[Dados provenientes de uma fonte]

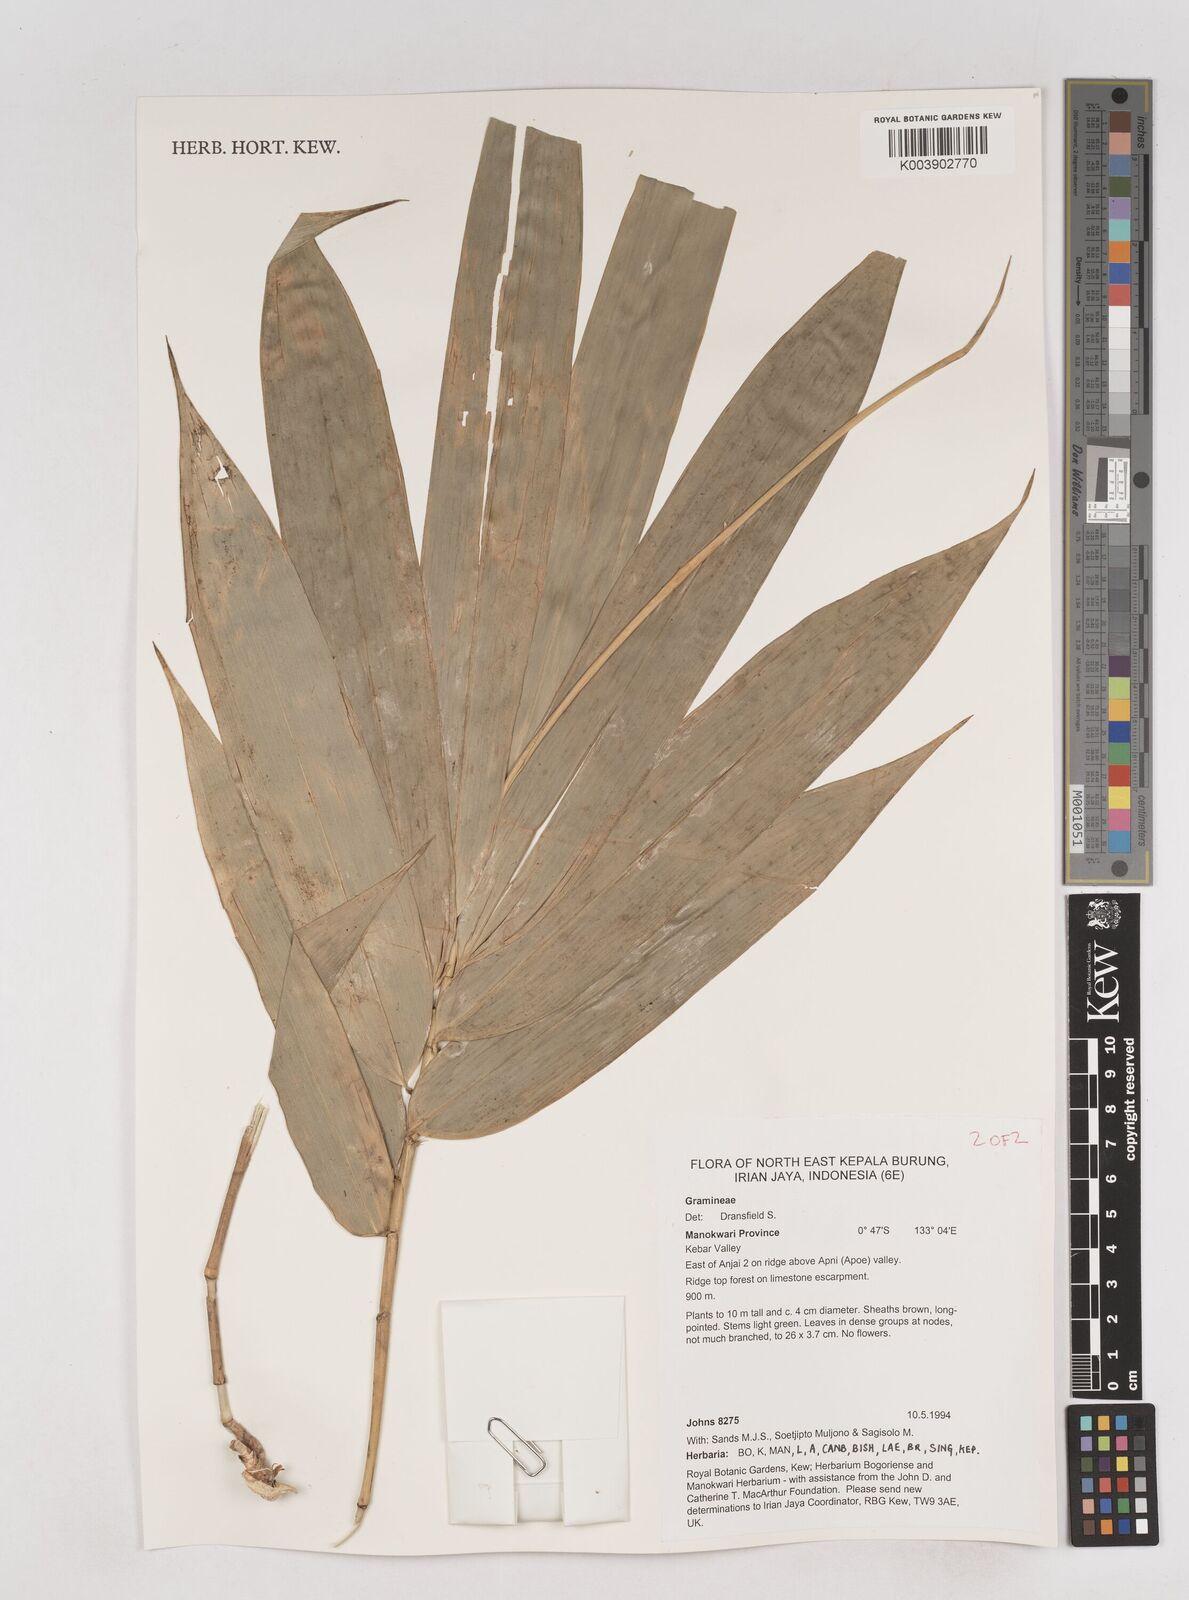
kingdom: Plantae
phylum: Tracheophyta
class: Liliopsida
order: Poales
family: Poaceae
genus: Schizostachyum
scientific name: Schizostachyum
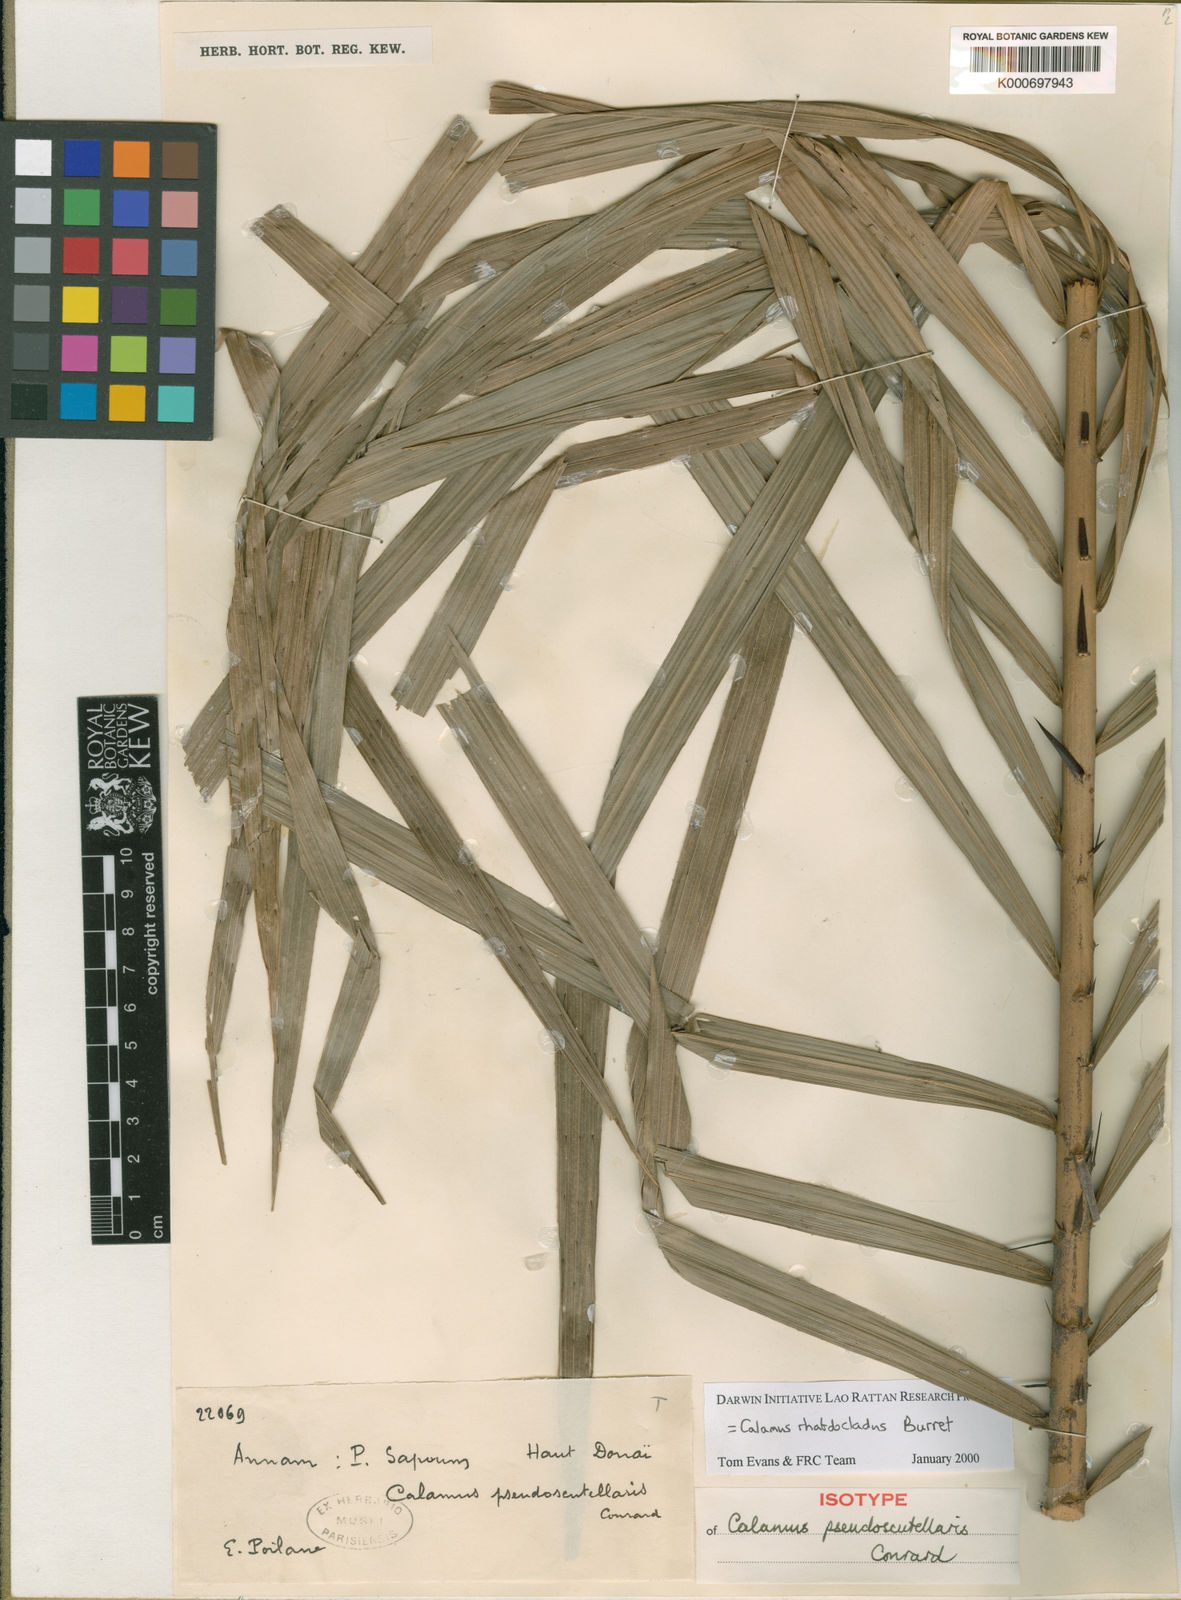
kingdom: Plantae
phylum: Tracheophyta
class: Liliopsida
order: Arecales
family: Arecaceae
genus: Calamus
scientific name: Calamus rhabdocladus
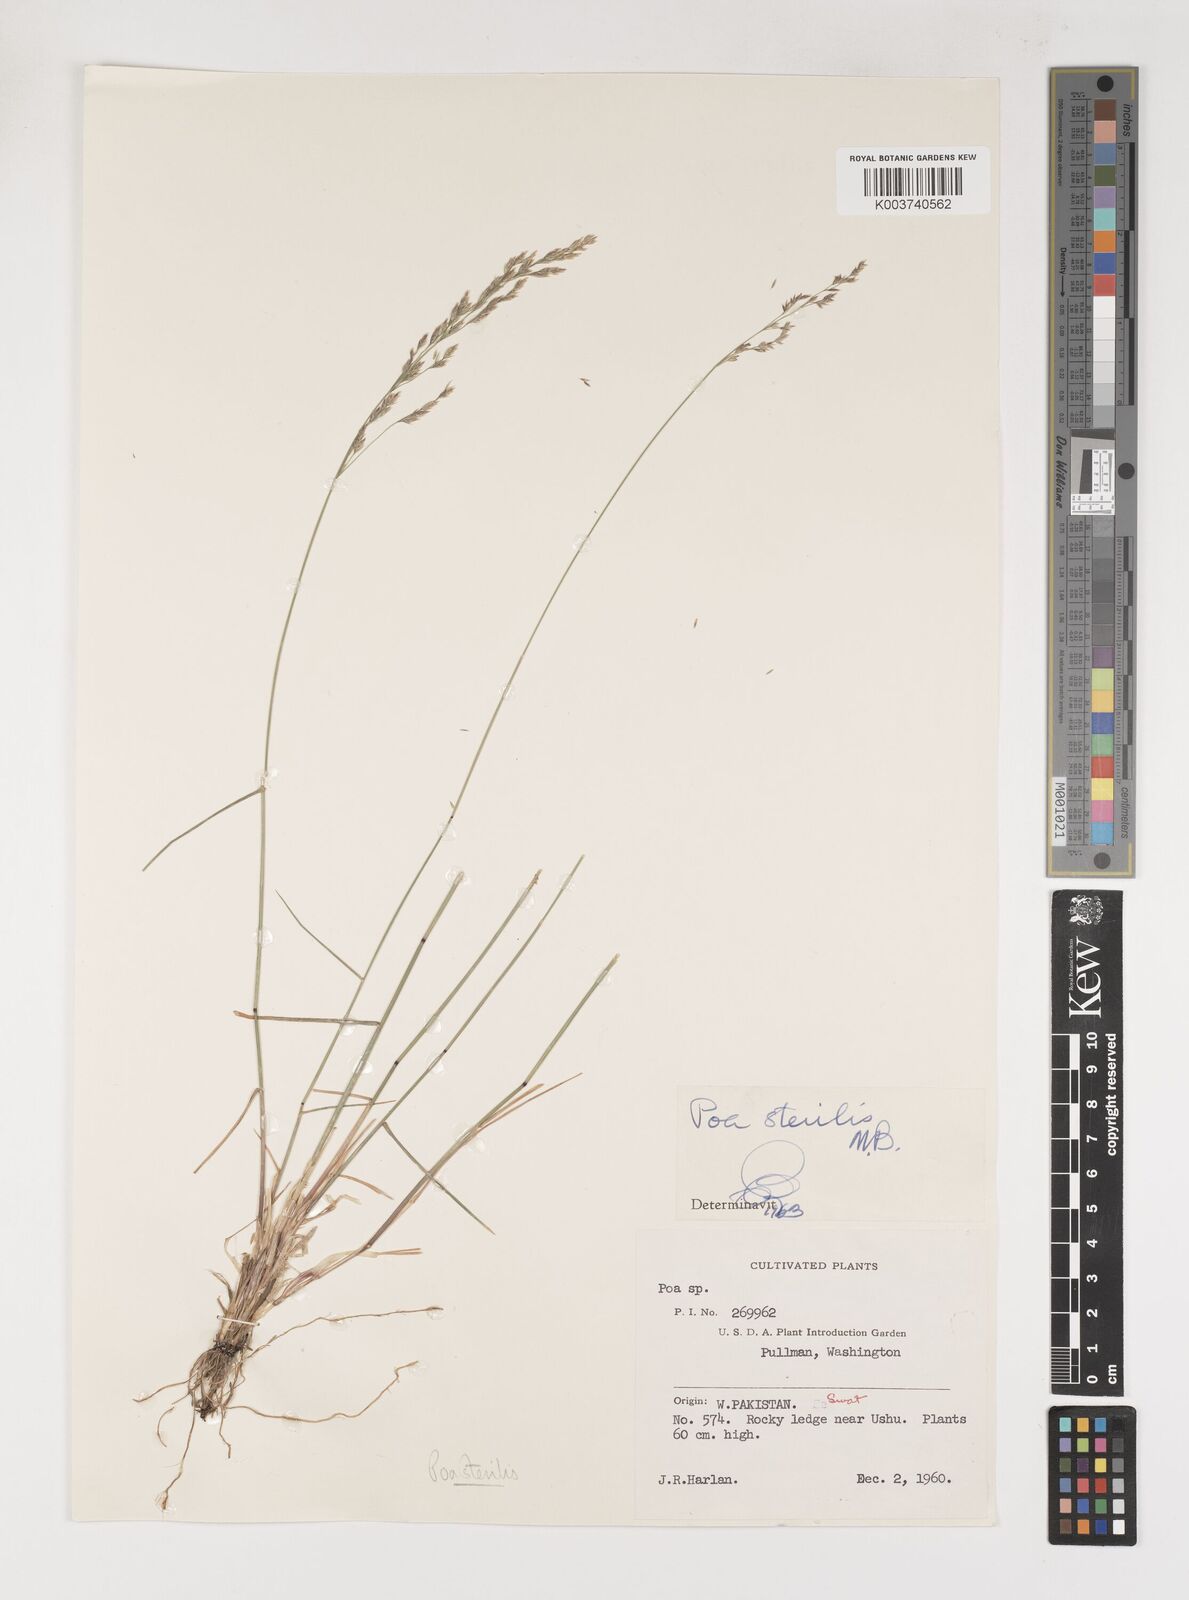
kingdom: Plantae
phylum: Tracheophyta
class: Liliopsida
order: Poales
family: Poaceae
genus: Poa
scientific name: Poa sterilis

## Objetivo proposto
Transcreva, sem nenhuma alteração, todas as linhas dos dados acima. Deixe de fora as imagens.

## Resultado final
kingdom: Plantae
phylum: Tracheophyta
class: Liliopsida
order: Poales
family: Poaceae
genus: Schizostachyum
scientific name: Schizostachyum
kingdom: Plantae
phylum: Tracheophyta
class: Liliopsida
order: Arecales
family: Arecaceae
genus: Calamus
scientific name: Calamus rhabdocladus
kingdom: Plantae
phylum: Tracheophyta
class: Liliopsida
order: Poales
family: Poaceae
genus: Poa
scientific name: Poa sterilis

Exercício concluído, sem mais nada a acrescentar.